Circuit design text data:
________
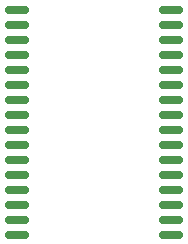
<source format=gts>
%TF.GenerationSoftware,KiCad,Pcbnew,7.0.1*%
%TF.CreationDate,2024-12-23T01:12:25-08:00*%
%TF.ProjectId,SOP32-DIP32_adapter,534f5033-322d-4444-9950-33325f616461,rev?*%
%TF.SameCoordinates,Original*%
%TF.FileFunction,Soldermask,Top*%
%TF.FilePolarity,Negative*%
%FSLAX46Y46*%
G04 Gerber Fmt 4.6, Leading zero omitted, Abs format (unit mm)*
G04 Created by KiCad (PCBNEW 7.0.1) date 2024-12-23 01:12:25*
%MOMM*%
%LPD*%
G01*
G04 APERTURE LIST*
G04 Aperture macros list*
%AMRoundRect*
0 Rectangle with rounded corners*
0 $1 Rounding radius*
0 $2 $3 $4 $5 $6 $7 $8 $9 X,Y pos of 4 corners*
0 Add a 4 corners polygon primitive as box body*
4,1,4,$2,$3,$4,$5,$6,$7,$8,$9,$2,$3,0*
0 Add four circle primitives for the rounded corners*
1,1,$1+$1,$2,$3*
1,1,$1+$1,$4,$5*
1,1,$1+$1,$6,$7*
1,1,$1+$1,$8,$9*
0 Add four rect primitives between the rounded corners*
20,1,$1+$1,$2,$3,$4,$5,0*
20,1,$1+$1,$4,$5,$6,$7,0*
20,1,$1+$1,$6,$7,$8,$9,0*
20,1,$1+$1,$8,$9,$2,$3,0*%
G04 Aperture macros list end*
%ADD10RoundRect,0.150000X-0.875000X-0.150000X0.875000X-0.150000X0.875000X0.150000X-0.875000X0.150000X0*%
G04 APERTURE END LIST*
D10*
%TO.C,REF\u002A\u002A*%
X102150000Y-87125000D03*
X102150000Y-88395000D03*
X102150000Y-89665000D03*
X102150000Y-90935000D03*
X102150000Y-92205000D03*
X102150000Y-93475000D03*
X102150000Y-94745000D03*
X102150000Y-96015000D03*
X102150000Y-97285000D03*
X102150000Y-98555000D03*
X102150000Y-99825000D03*
X102150000Y-101095000D03*
X102150000Y-102365000D03*
X102150000Y-103635000D03*
X102150000Y-104905000D03*
X102150000Y-106175000D03*
X115250000Y-106175000D03*
X115250000Y-104905000D03*
X115250000Y-103635000D03*
X115250000Y-102365000D03*
X115250000Y-101095000D03*
X115250000Y-99825000D03*
X115250000Y-98555000D03*
X115250000Y-97285000D03*
X115250000Y-96015000D03*
X115250000Y-94745000D03*
X115250000Y-93475000D03*
X115250000Y-92205000D03*
X115250000Y-90935000D03*
X115250000Y-89665000D03*
X115250000Y-88395000D03*
X115250000Y-87125000D03*
%TD*%
M02*

</source>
________
YOUR OBJECTIVE.
How many lines of the data hold the string "primitives"? Reply with the number alone.

PROBLEM SOLUTION.
2